Il giovane, difeso dall'avvocato Giampiero Vellucci, è accusato di omicidio preterintenzionale. Gli eredi di Liburdi, invece, si sono costituiti parte civile con gli avvocati Nicola Ottaviani e Marco Maietta. Stando alle accuse Verdicchio avrebbe colpito Liburdi al termine di una discussione dapprima con un pugno sul viso, facendolo cadere contro un'auto parcheggiata dietro di lui, per poi continuare a colpirlo con pugni. L'uomo è poi morto lo stesso giorno, due ore dopo, a seguito di un'emorragia alla milza.

La difesa di Verdicchio ha avanzato una richiesta di rito abbreviato condizionato a una nuova perizia medico legale questo per eliminare ogni dubbio sulle cause del decesso di Liburdi.
La difesa ha evidenziato due aspetti: il fatto che il decesso sia avvenuto a distanza di due ore dall'aggressione, periodo nel quale la vittima sarebbe stata vista a colloquio anche con altre persone. La perizia medio-legale di parte avanza dubbi sulle conclusioni del consulente del pubblico ministero in particolare sulle lesioni che avrebbero poi portato al decesso.
Colpi che sostiene la difesa avrebbero raggiunto non la milza, ma la testa.

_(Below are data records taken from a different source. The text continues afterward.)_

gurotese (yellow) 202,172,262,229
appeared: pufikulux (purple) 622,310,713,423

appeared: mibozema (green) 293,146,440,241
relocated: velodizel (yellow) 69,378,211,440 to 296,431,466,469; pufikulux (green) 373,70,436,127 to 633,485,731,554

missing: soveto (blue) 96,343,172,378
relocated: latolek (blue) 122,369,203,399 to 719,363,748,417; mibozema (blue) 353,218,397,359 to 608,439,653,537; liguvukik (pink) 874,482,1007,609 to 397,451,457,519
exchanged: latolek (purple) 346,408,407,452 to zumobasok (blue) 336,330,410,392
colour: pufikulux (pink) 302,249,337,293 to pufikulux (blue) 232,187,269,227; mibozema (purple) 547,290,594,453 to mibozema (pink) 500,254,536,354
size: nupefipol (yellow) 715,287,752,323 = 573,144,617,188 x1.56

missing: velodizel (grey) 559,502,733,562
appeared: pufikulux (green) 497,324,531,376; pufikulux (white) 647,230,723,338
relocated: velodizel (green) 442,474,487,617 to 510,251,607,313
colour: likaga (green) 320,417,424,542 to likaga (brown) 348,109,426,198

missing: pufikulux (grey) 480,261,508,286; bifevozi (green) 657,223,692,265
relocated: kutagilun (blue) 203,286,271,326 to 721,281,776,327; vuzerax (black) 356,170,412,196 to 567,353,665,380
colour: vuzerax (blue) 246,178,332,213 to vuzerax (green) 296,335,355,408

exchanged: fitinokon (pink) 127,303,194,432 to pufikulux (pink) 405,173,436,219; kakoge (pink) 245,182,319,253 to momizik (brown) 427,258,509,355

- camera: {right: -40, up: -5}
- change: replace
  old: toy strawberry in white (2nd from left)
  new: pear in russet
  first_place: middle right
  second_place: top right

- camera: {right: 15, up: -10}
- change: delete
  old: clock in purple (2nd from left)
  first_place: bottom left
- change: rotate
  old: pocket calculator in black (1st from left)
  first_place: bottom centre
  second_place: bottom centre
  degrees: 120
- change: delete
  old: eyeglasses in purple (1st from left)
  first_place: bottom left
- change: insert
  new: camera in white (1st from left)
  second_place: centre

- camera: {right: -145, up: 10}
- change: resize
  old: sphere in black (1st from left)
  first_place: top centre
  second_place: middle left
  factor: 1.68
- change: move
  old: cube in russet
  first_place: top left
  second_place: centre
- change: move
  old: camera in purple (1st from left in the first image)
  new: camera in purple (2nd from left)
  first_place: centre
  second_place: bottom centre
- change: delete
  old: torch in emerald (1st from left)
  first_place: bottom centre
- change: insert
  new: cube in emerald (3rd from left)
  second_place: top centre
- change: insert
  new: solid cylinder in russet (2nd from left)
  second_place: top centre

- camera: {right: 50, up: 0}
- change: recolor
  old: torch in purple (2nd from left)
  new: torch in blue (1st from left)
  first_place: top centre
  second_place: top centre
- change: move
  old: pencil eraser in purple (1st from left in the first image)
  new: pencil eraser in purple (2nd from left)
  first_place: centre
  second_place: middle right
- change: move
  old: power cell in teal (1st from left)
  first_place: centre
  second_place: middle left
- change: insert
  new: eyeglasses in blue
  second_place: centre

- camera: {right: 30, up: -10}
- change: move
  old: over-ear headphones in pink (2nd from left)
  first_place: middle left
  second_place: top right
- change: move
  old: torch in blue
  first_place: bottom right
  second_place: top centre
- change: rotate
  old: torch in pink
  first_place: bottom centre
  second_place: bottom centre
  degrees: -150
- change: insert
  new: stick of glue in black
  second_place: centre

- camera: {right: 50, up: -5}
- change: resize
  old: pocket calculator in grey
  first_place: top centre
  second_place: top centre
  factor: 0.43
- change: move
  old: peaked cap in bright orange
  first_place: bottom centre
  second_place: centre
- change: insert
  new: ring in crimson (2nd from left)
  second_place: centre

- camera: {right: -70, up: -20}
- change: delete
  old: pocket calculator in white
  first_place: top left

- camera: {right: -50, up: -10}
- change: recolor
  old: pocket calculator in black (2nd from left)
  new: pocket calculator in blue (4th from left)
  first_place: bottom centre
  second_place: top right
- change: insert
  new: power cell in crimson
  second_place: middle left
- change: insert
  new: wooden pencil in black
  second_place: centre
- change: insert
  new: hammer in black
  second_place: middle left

Dopo una breve camera di consiglio il gup ha accolto la richiesta e ha fissato una nuova udienza il 17 gennaio per la nomina del nuovo perito. Alla base del violento litigio, secondo quanto riferito dall'imputato durante l'interrogatorio al quale era stato sottoposto durante le indagini la richiesta di restituzione di denaro dal giovane a un congiunto della vittima.
Il frusinate sarebbe andato a casa dell'uomo e lì avrebbe incontrato Liburdi. I due allora si erano spostati per un chiarimento nel piazzale di un bar sulla Monti Lepini a Patrica.